The cost of capital for the machines is 16%. The tax rate is 34%.

Description: Time 0 Time 1 Time 2 Time 3 Time 4 Time 5
Cost - new (150,000)          
Sell old 65,000          
Book value: old 55,000          
Gain on sale 10,000          
Tax on gain (3,400)          
             
Depreciation:

New

           
MACRS %   (33%) (45%) (15%) (7%)  
Deprec. - New   49,500 67,500 22,500 10,500  
Old   9,000 9,000 9,000 9,000 9,000
Difference   40,500 58,500 13,500 1,500 (9,000)
             
Tax Savings   13,770 19,890 4,590 510 (3,060)
             
Salvage           (10,000)
             
Net of tax cost savings:            
50,000x(1-.34)   33,000 33,000 33,000 33,000 33,000
             
             
Net Cash Flow (88,400) 46,770 52,890 37,590 33,510 19,940
PV factor

1/(1.16)t

1/(1.16)0 1/(1.16)1 1/(1.16)2 1/(1.16)3 1/(1.16)4 1/(1.16)5
Present Value (88,400) 40,319 39,306 24,082 18,507 9,494

net present value = $43,308 > 0 ==> replace machine

Projects with Different Lives

All of the above analysis assumed mutually exclusive projects have the same life. When projects have different lives, there are a couple of ways to do the comparison.

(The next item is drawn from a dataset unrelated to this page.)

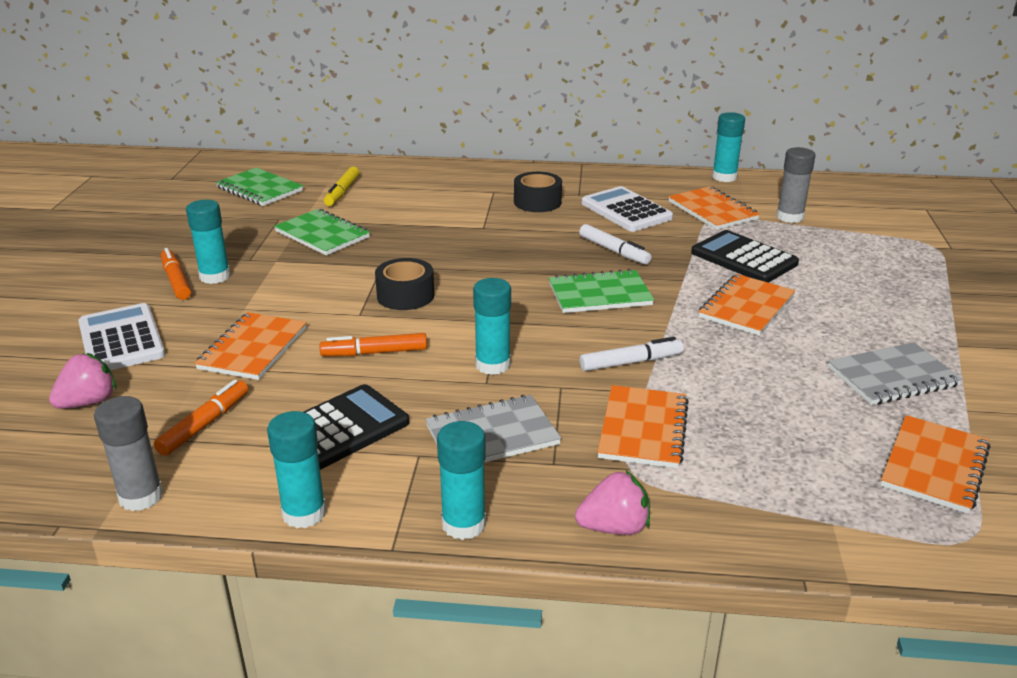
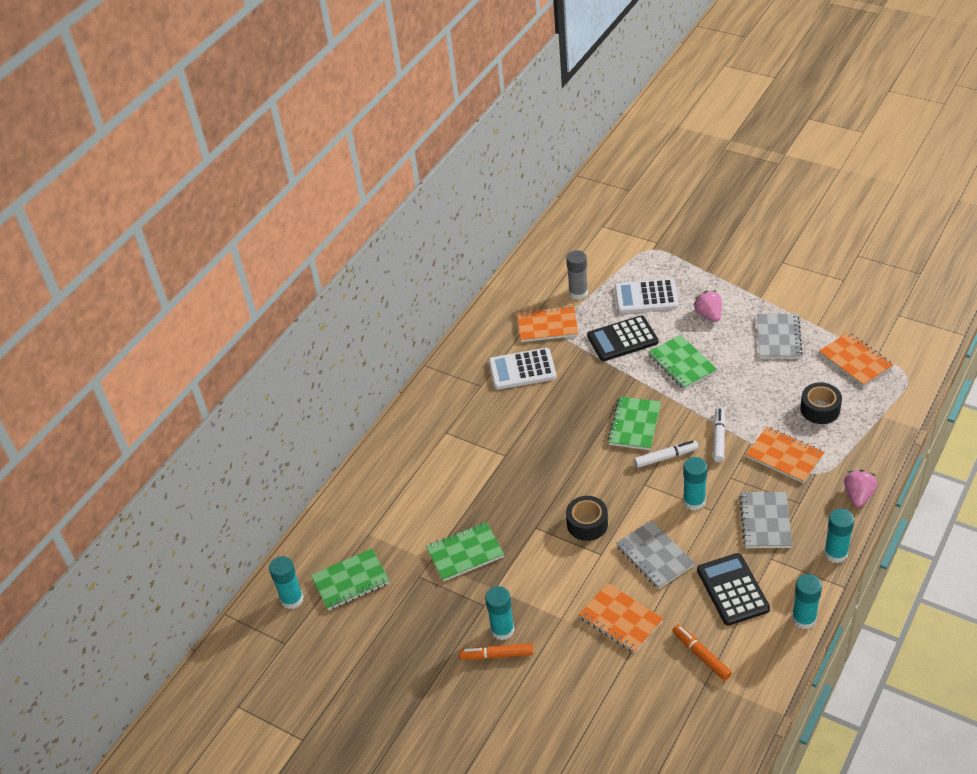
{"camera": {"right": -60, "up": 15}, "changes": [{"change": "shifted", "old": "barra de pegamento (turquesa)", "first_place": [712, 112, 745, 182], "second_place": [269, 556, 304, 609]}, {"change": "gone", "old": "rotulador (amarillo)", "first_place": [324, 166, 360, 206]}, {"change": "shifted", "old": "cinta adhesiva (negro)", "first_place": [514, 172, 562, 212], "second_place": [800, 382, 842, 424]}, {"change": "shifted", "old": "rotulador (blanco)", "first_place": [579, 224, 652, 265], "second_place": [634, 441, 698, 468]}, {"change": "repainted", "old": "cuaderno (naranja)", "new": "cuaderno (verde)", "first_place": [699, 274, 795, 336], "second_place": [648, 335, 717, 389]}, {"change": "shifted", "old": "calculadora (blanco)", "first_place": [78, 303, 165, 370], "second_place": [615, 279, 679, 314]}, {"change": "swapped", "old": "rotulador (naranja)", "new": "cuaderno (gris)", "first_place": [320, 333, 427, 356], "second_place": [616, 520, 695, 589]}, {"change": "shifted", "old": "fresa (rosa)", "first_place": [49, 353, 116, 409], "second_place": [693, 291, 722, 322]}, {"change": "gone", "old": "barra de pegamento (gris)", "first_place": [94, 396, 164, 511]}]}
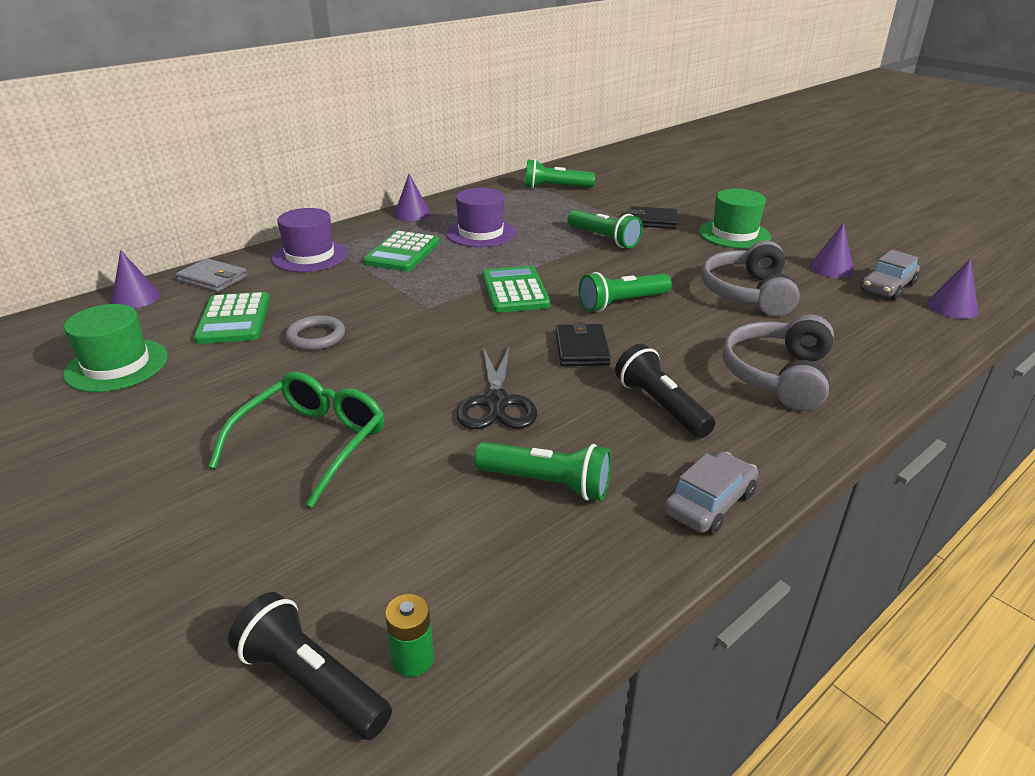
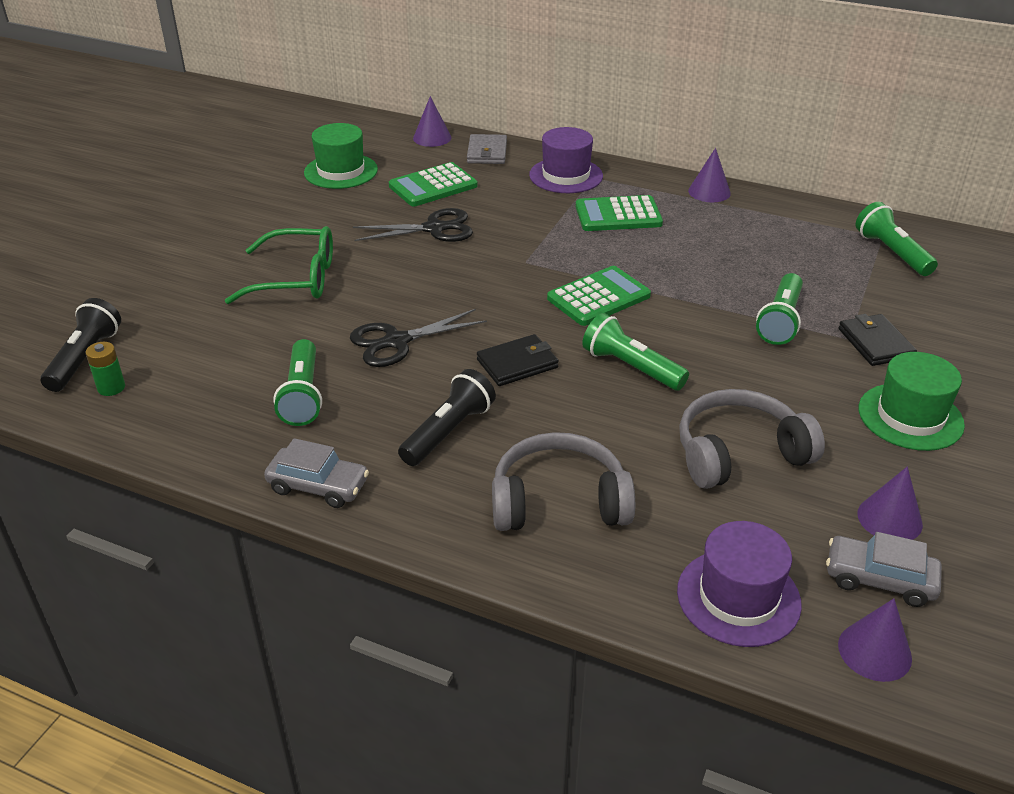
{"camera": {"right": 65, "up": 5}, "changes": [{"change": "shifted", "old": "sombrero (morado)", "first_place": [446, 188, 516, 247], "second_place": [677, 521, 802, 647]}, {"change": "swapped", "old": "anillo (gris)", "new": "tijeras (negro)", "first_place": [285, 315, 345, 350], "second_place": [353, 208, 473, 242]}]}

1. Common denominator: Find the lowest common denominator in `lives' for each of the projects, and then assume each project is repeated the number of times necessary to reach that denominator. As an example, suppose one project has a 4 year life and another project has a 3 year life. The lowest common denominator is 12, so we assume the first project is repeated 3 times and the second project is repeated 4 times. We compare the NPV's of the `12 year' projects.

2. Compute equivalent annual cost: Compute the NPV of each project first. Then calculated the annual `annuity' that results in that same NPV. Select the project with the highest equivalent annual annuity (lowest if we are talking about a cost).